Your request must state a time period which may not be longer than six
years and may not include dates before April 14, 2003. The first list
you request within a 12 month period will be free. For additional
lists, we may charge you for the costs of providing the list. We will
notify you of the cost involved and you may choose to withdraw or
modify your request at that time before any costs are incurred.
Right to Request Restrictions
You have the right to request a restriction or
limitation on the medical information we use or disclose about you for
treatment, payment or health care operations. You also have the right
to request a limit on the medical information we disclose about you to
someone who is involved in your care or the payment for your cared,
like a family member or friend. For example, you could ask that we not
use or disclose information about a surgery that you had.
We are not required to agree to your request.

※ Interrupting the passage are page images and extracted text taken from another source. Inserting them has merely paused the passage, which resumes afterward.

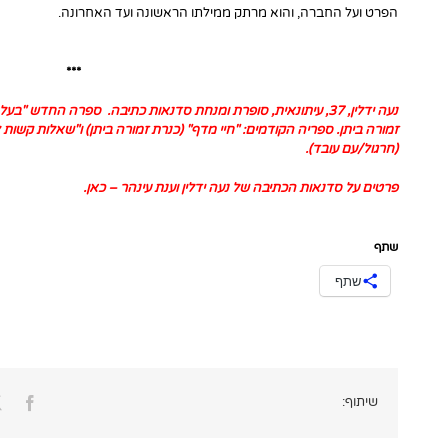
הפרט ועל החברה, והוא מרתק ממילתו הראשונה ועד האחרונה.
***
נעה ידלין, 37, עיתונאית, סופרת ומנחת סדנאות כתיבה. ספרה החדש "
בעל
זמורה ביתן. ספריה הקודמים: "
חיי מדף
" (כנרת זמורה ביתן) ו"
שאלות קשות ל
(חרגול/עם עובד).
פרטים על סדנאות הכתיבה של נעה ידלין וענת עינהר –
כאן
.
שתף
שתף
ook
שיתוף: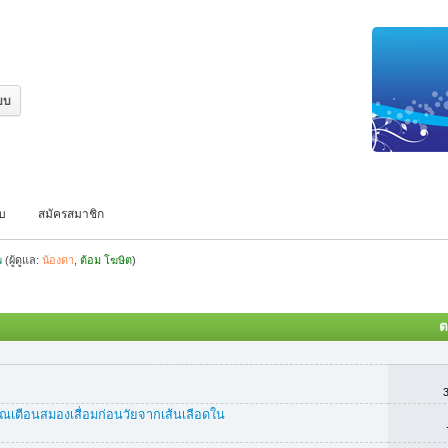
บบ
สมัครสมาชิก
พ
(ผู้ดูแล:
น้องดา
,
ต้อม โฆษิต
)
ต
ณเตือนสมองเสื่อมก่อนวัยจากเส้นเลือดใน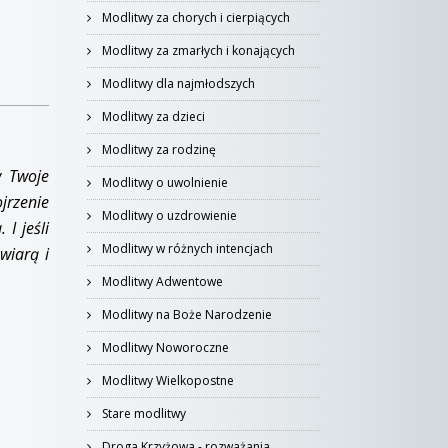
Modlitwy za chorych i cierpiących
Modlitwy za zmarłych i konających
Modlitwy dla najmłodszych
Modlitwy za dzieci
Modlitwy za rodzinę
w Twoje
Modlitwy o uwolnienie
jrzenie
Modlitwy o uzdrowienie
I jeśli
Modlitwy w różnych intencjach
wiarą i
Modlitwy Adwentowe
Modlitwy na Boże Narodzenie
Modlitwy Noworoczne
Modlitwy Wielkopostne
Stare modlitwy
Droga Krzyżowa - rozważania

If we do agree, we will comply with your request unless the
information is needed to provide you emergency treatment.
To request restrictions, you must make your request
in writing to Medical Records Department. In your request, you must
tell us (1) what information you want to limit; (2) whether you want
to limit our use, disclosure or both; and (3) to whom you want the
limits to apply, for example, disclosures to your spouse.

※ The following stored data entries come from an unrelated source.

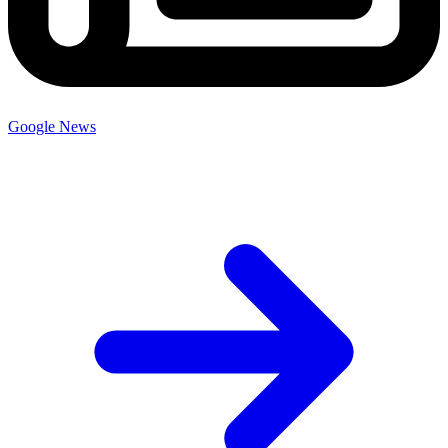
Google News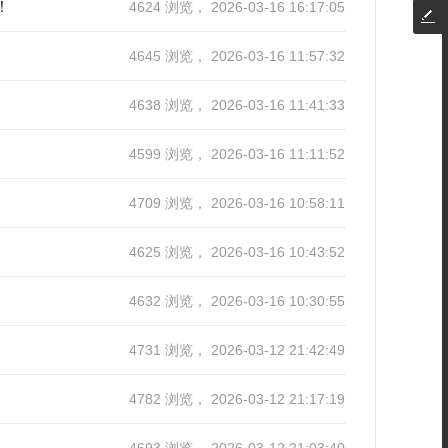
！
4624 浏览， 2026-03-16 16:17:05
4645 浏览， 2026-03-16 11:57:32
4638 浏览， 2026-03-16 11:41:33
4599 浏览， 2026-03-16 11:11:52
4709 浏览， 2026-03-16 10:58:11
4625 浏览， 2026-03-16 10:43:52
4632 浏览， 2026-03-16 10:30:55
4731 浏览， 2026-03-12 21:42:49
4782 浏览， 2026-03-12 21:17:19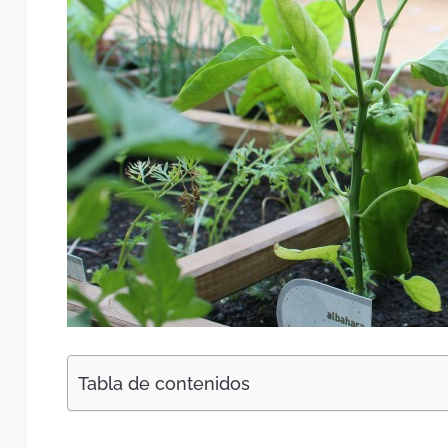
Tabla de contenidos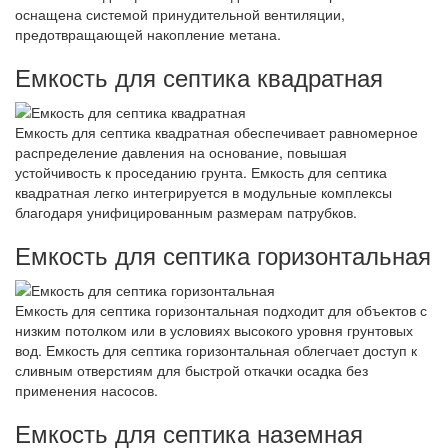
оснащена системой принудительной вентиляции,
предотвращающей накопление метана.
Емкость для септика квадратная
Емкость для септика квадратная обеспечивает равномерное
распределение давления на основание, повышая
устойчивость к проседанию грунта. Емкость для септика
квадратная легко интегрируется в модульные комплексы
благодаря унифицированным размерам патрубков.
Емкость для септика горизонтальная
Емкость для септика горизонтальная подходит для объектов с
низким потолком или в условиях высокого уровня грунтовых
вод. Емкость для септика горизонтальная облегчает доступ к
сливным отверстиям для быстрой откачки осадка без
применения насосов.
Емкость для септика наземная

Right to Request Confidential Communications
You have the right to request that we communicate
with you about medical matters in a certain way or at a certain
location. For example, you can ask that we only contact you at work or
by mail.
To request confidential communications, you must
make your request in writing to Medical Records Department. We will
not ask you the reason for your request. We will accommodate all
reasonable requests. Your request must specify how or where you wish
to be contacted.
Right to a Paper Copy of This Notice
You will receive a paper copy of this notice. You
may obtain a copy of this notice at our website: www.northbay.org.
CHANGES TO THIS NOTICE
We reserve the right to change this notice. We
reserve the right to make the revised or changed notice effective for
medical information we already have about you as well as any
information we receive in the future. We will post a copy of the
current notice in the hospital. The notice will contain on the first
page, in the top right-hand corner, the effective date. In addition,
each time you register at or are admitted to the hospital for
treatment or health care services as an inpatient or outpatient, we
will offer you a coy of the current notice in effect.
COMPLAINTS
If you believe your privacy rights have been
violated, you may file a complaint with the hospital or with the
Secretary of the Department of Health and Human Services. To file a
complaint with the hospital, contact the Privacy Officer or the
Patient Advocate. All complaints must be submitted in writing to the
following address:
Privacy Officer or Patient Advocate
NorthBay Healthcare
1200 B. Gale Wilson Blvd.
Fairfield, CA 94533
You will not be penalized for filing a complaint.
OTHER USES OF MEDICAL INFORMATION
Other uses and disclosures of medical information
not covered by this notice or the laws that apply to us will be made
only with your written permission. If you provide us permission to use
or disclose medical information about you, you may revoke that
permission, in writing, at any time. If you revoke your permission,
this will stop any further use or disclosure of your medical
information for the purposes covered by your written authorization,
except if we have already acted in reliance on your permission. You
understand that we are unable to take back any disclosures we have
already made with your permission, and that we are required to retain
our records of the care that we provided to you.